In this recipe, we will look at installing JDK on Linux (Ubuntu, x64), and how to configure the PATH variable to make the JDK tools (such as javac, java, and jar) available from any location within the Terminal.
Installing JDK 18.9 on Linux (Ubuntu, x64) and configuring the PATH variable
How to do it...
- Follow steps 1 and 2 of the Installing JDK 18.9 on Windows and setting up the PATH variable recipe to reach the downloads page.
- Copy the download link (tar.gz) for the JDK for the Linux x64 platform from the downloads page.
- Download the JDK by using $> wget <copied link>, for example, $> wget https://download.java.net/java/early_access/jdk11/26/BCL/jdk-11-ea+26_linux-x64_bin.tar.gz.

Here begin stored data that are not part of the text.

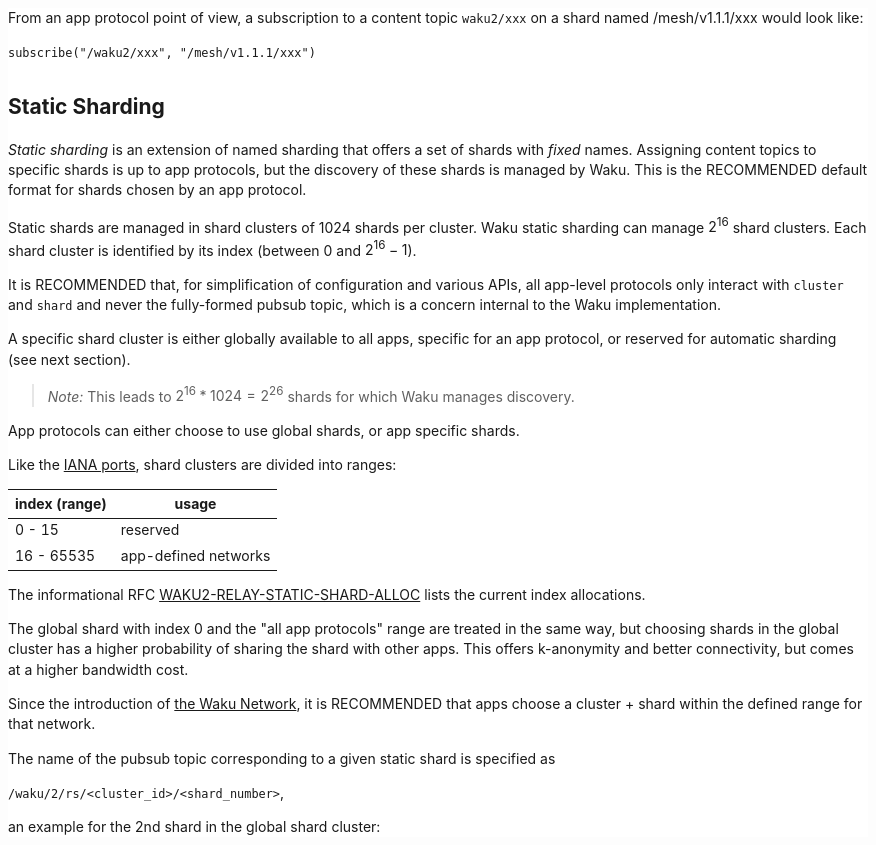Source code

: From an app protocol point of view, a subscription to a content topic `waku2/xxx` on a shard named /mesh/v1.1.1/xxx would look like:

`subscribe("/waku2/xxx", "/mesh/v1.1.1/xxx")`

## Static Sharding

_Static sharding_ is an extension of named sharding that offers a set of shards with _fixed_ names.
Assigning content topics to specific shards is up to app protocols,
but the discovery of these shards is managed by Waku.
This is the RECOMMENDED default format for shards chosen by an app protocol.

Static shards are managed in shard clusters of 1024 shards per cluster.
Waku static sharding can manage $2^{16}$ shard clusters.
Each shard cluster is identified by its index (between $0$ and $2^{16}-1$).

It is RECOMMENDED that, for simplification of configuration and various APIs,
all app-level protocols only interact with `cluster` and `shard`
and never the fully-formed pubsub topic,
which is a concern internal to the Waku implementation.

A specific shard cluster is either globally available to all apps,
specific for an app protocol,
or reserved for automatic sharding (see next section).

> _Note:_ This leads to $2^{16} * 1024 = 2^{26}$ shards for which Waku manages discovery.

App protocols can either choose to use global shards, or app specific shards.

Like the [IANA ports](https://www.iana.org/assignments/service-names-port-numbers/service-names-port-numbers.xhtml),
shard clusters are divided into ranges:

| index (range) | usage                |
| ------------- | -------------------- |
| 0 - 15        | reserved             |
| 16 - 65535    | app-defined networks |

The informational RFC [WAKU2-RELAY-STATIC-SHARD-ALLOC](../../informational/relay-static-shard-alloc.md) lists the current index allocations.

The global shard with index 0 and the "all app protocols" range are treated in the same way,
but choosing shards in the global cluster has a higher probability of sharing the shard with other apps.
This offers k-anonymity and better connectivity, but comes at a higher bandwidth cost.

Since the introduction of [the Waku Network](https://github.com/vacp2p/rfc-index/blob/main/waku/standards/core/64/network.md),
it is RECOMMENDED that apps choose a cluster + shard within the defined range for that network.

The name of the pubsub topic corresponding to a given static shard is specified as

`/waku/2/rs/<cluster_id>/<shard_number>`,

an example for the 2nd shard in the global shard cluster:
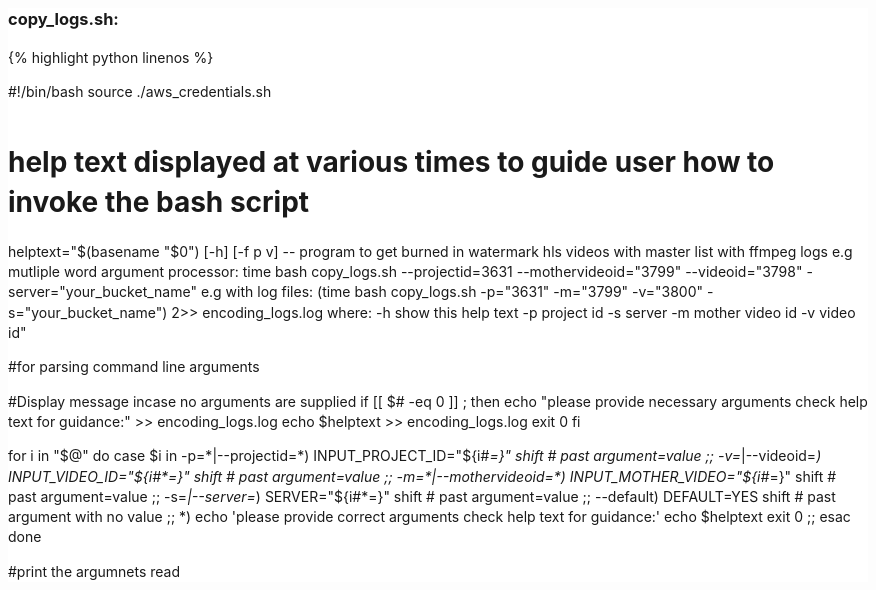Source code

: 
### copy_logs.sh:

{% highlight python linenos %}

#!/bin/bash
source ./aws_credentials.sh
# help text displayed at various times to guide user how to invoke the bash script
helptext="$(basename "$0") [-h] [-f p v] -- program to get burned in watermark hls videos with master list with ffmpeg logs
e.g mutliple word argument processor:
time bash copy_logs.sh --projectid=3631 --mothervideoid="3799" --videoid="3798" -server="your_bucket_name"
e.g with log files:
(time bash copy_logs.sh -p="3631" -m="3799" -v="3800" -s="your_bucket_name") 2>> encoding_logs.log
where:
    -h  show this help text
    -p  project id
    -s  server
    -m  mother video id
    -v  video id"

#for parsing command line arguments

#Display message incase no arguments are supplied
if [[ $# -eq 0 ]] ; then
    echo "please provide necessary arguments check help text for guidance:" >> encoding_logs.log
    echo $helptext >> encoding_logs.log
    exit 0
fi


for i in "$@"
do
case $i in
    -p=*|--projectid=*)
    INPUT_PROJECT_ID="${i#*=}"
    shift # past argument=value
    ;;
    -v=*|--videoid=*)
    INPUT_VIDEO_ID="${i#*=}"
    shift # past argument=value
    ;;
    -m=*|--mothervideoid=*)
    INPUT_MOTHER_VIDEO="${i#*=}"
    shift # past argument=value
    ;;
    -s=*|--server=*)
    SERVER="${i#*=}"
    shift # past argument=value
    ;;
    --default)
    DEFAULT=YES
    shift # past argument with no value
    ;;
    *)
    echo 'please provide correct arguments check help text for guidance:'
    echo $helptext
    exit 0
    ;;
esac
done

#print the argumnets read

- Once the download completes, you should have the relevant JDK available, for example, jdk-11-ea+26_linux-x64_bin.tar.gz. You can list the contents by using $> tar -tf jdk-11-ea+26_linux-x64_bin.tar.gz. You can even pipe it to more to paginate the output: $> tar -tf jdk-11-ea+26_linux-x64_bin.tar.gz | more.
- Extract the contents of the tar.gz file under /usr/lib by using $> tar -xvzf jdk-11-ea+26_linux-x64_bin.tar.gz -C /usr/lib. This will extract the contents into a directory, /usr/lib/jdk-11. You can then list the contents of JDK 11 by using $> ls /usr/lib/jdk-11.
- Update the JAVA_HOME and PATH variables by editing the .bash_aliases file in your Linux home directory:
$> vim ~/.bash_aliases export JAVA_HOME=/usr/lib/jdk-11 export PATH=$PATH:$JAVA_HOME/bin
Source the .bashrc file to apply the new aliases:
$> source ~/.bashrc $> echo $JAVA_HOME /usr/lib/jdk-11 $>javac -version javac 11-ea $> java -version java version "11-ea" 2018-09-25
Java(TM) SE Runtime Environment 18.9 (build 11-ea+22)
Java HotSpot(TM) 64-Bit Server VM 18.9 (build 11-ea+22, mixed
mode)
All the examples in this book are run against JDK installed on Linux (Ubuntu, x64), except for places where we have specifically mentioned that these are run on Windows. We have tried to provide run scripts for both platforms.